The establishment of the Dapto Smelting Works was an important part of Kanahooka's history. The Dapto Smelting Works came about through the ill-fated "Lake Illawarra Harbour Scheme". This scheme gave a great impetus to the growth of the town of Dapto in the early 1900s.
In 1890 a parliamentary act was passed authorising the Illawarra Harbour and Land Corporation to begin projects near Dapto that would involve an outlay of many hundreds of thousands of pounds. The scheme involved building a channel through Lake Illawarra to allow oceangoing vessels to come up to Elizabeth Point, a short distance north of Kanahooka Point. A railway was also built at a cost of 42,000 pounds to allow coal to be brought from a local colliery to be loaded onto the ships.
With the opening of the railway the Smelting Company of Australia Ltd. had been formed and with the backing of overseas capital a large smelting works was established. "The site chosen for the works was an elevated one, contiguous to Mullet Creek and about half a mile from its mouth.
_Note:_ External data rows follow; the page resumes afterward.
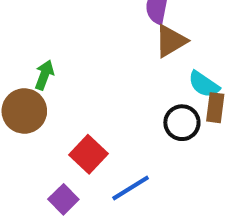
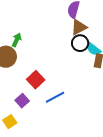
black circle: (182, 123) -> (80, 43), moved

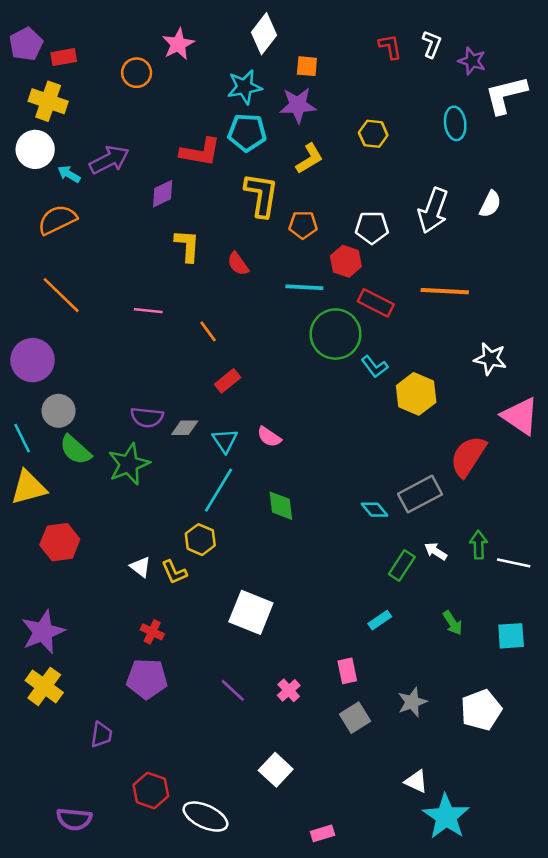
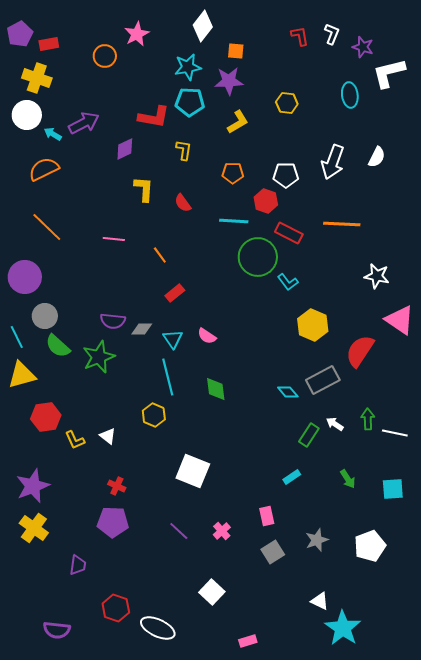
yellow L-shape: (261, 195) -> (184, 150), moved, size x0.6
yellow hexagon: (416, 394) -> (313, 325), moved
cyan line: (218, 490) -> (168, 377), turned -45
yellow L-shape: (174, 572) -> (75, 440), moved

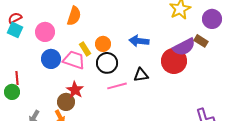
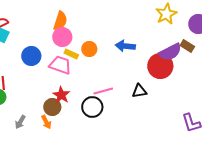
pink circle: (45, 32) -> (62, 37), moved
yellow rectangle: (85, 49) -> (71, 54), turned -32
blue circle: (51, 59) -> (31, 56), moved
black circle: (107, 63) -> (92, 107), moved
black triangle: (141, 75) -> (139, 91), moved

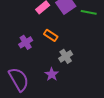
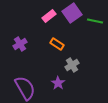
purple cross: (26, 42) -> (20, 44), moved

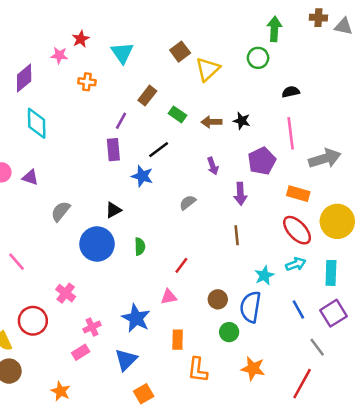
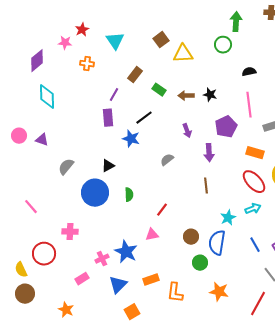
yellow triangle: (208, 69) -> (183, 54), turned 40
pink cross: (66, 293) -> (70, 232), turned -35
pink cross: (92, 327) -> (102, 259), moved
orange rectangle: (178, 340) -> (151, 280), moved, turned 70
The more northerly of "the Twins" - two similar hills - was decapitated, thus providing a series of levels to which the ores would gravitate, in the various processes from bins to crushing and roasting plants, then to the blast furnaces before being sent to the refinery." (O'Malley, 1950, p. 6)
The works were operating at full production by 1899 and were prosperous for several years. They treated lead, silver, zinc, copper and gold from Broken Hill, Zeehan, Mount Morgan and Western Australia.
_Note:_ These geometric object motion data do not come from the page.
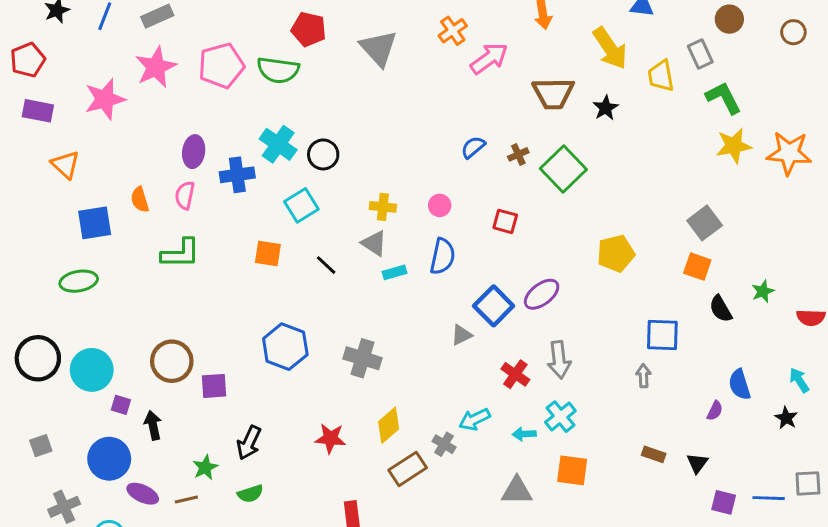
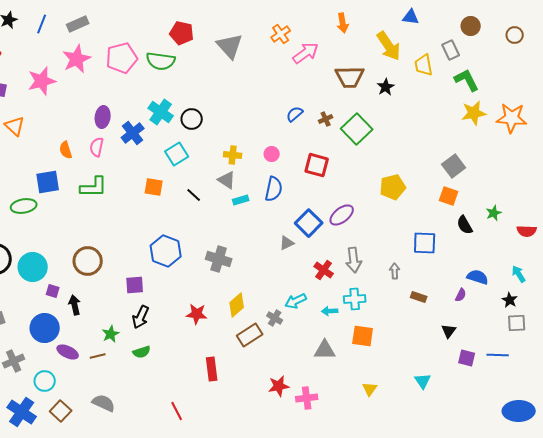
blue cross: (237, 175) -> (133, 133), turned -30
red square: (505, 221) -> (317, 165), size x1.4
blue square: (95, 223) -> (48, 182), moved
gray arrow: (643, 376) -> (395, 271), moved
blue semicircle: (740, 384) -> (478, 277), turned 125
purple square: (214, 386) -> (135, 285), moved
cyan cross: (560, 417) -> (355, 299), turned 35
brown rectangle: (654, 454) -> (419, 297), moved
gray square: (808, 483) -> (517, 323), moved

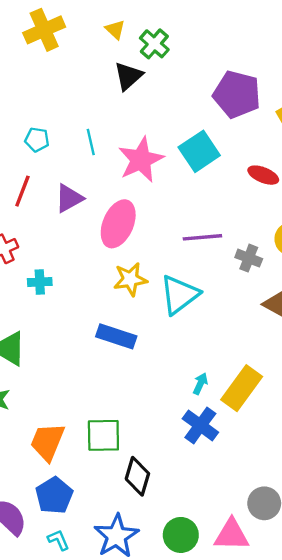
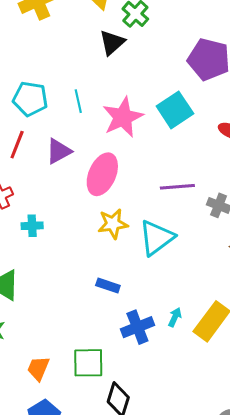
cyan pentagon: (37, 140) -> (30, 99), size x1.6
blue rectangle: (116, 336) -> (108, 286), moved, size x0.7
blue cross: (200, 425) -> (137, 327), moved, turned 32
orange trapezoid: (48, 442) -> (38, 368), size x0.7

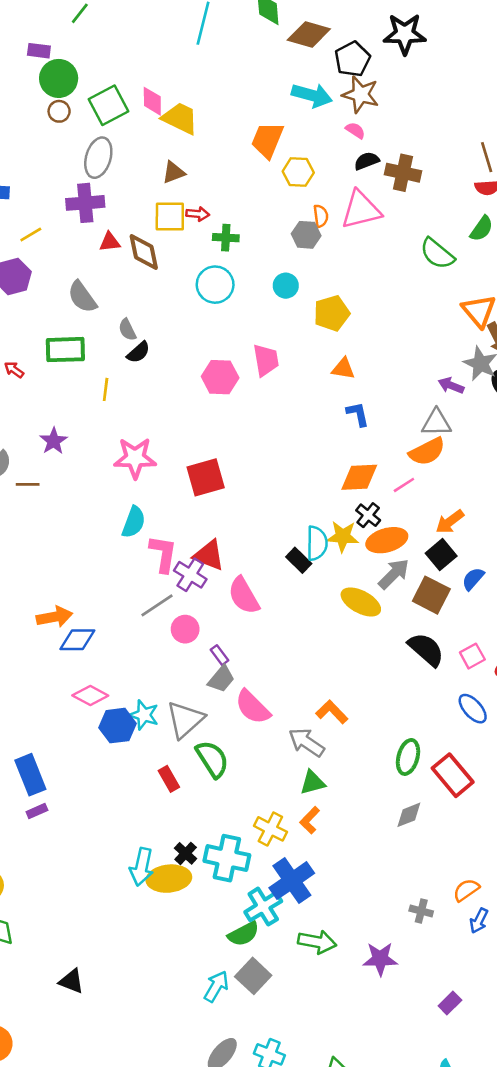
"The main plant of the smelting works consisted of three blast furnaces, roasting plant, refinery, sulphuric acid plant, steam engines, blowing engines, pumps and a foundry…The products from the works were Dore bullion (gold and silver conglomerate), soft lead and a high-grade copper matte containing gold silver and lead." (O'Malley, 1950, p. 8)
Numbers of employees at the plant peaked at between four and five hundred. Half of the employee population lived in tents and there was a group of fifty in the clump of swamp oaks just north of the works. The success of the smelting works lead to Dapto being a boom town in the early 1900s. The report of the Commissioner for Railways for 1903 declared Dapto the most valuable station on the Illawarra line, its goods transfer totalling 22,000 pounds.
Quite suddenly in 1905 everything folded, competition cut off the supply of ore from Western Australia and Broken Hill, an ambitious scheme for treating nickel from New Caledonia came to nothing and in 1905 the works closed. (McDonald, 1976; O'Malley, 1950)
The Lake Illawarra Authority has published two more books about the Lake in 2012 which focus on the suburb of Brownsville, its history and the role of John Brown in saving the islands known as Gooseberry and Hooka which lie not far from Kanahooka Point—though over towards Berkeley. The first book, "John Brown of Brownsville: his manuscripts, letterbook and the records of Dapto Show Society 1857-1904" edited by Joseph Davis, deals with the man who did most to protect the vegetation of the Lake Islands. The second of these books, titled "Gooseberry & Hooka: the island reserves of Lake Illawarra 1829-1947" edited by Joseph Davis, records by John Brown and others", deals with the history of these two islands and how they have survived to become nature refuges rather than recreation reserves. Davis also did an earlier lavishly illustrated book for The Lake Illawarra Authority entitled "Lake Illawarra: an ongoing history (Davis, Joseph, 1956- vi, 175 p. : ill. maps, ports., facsims) in 2005.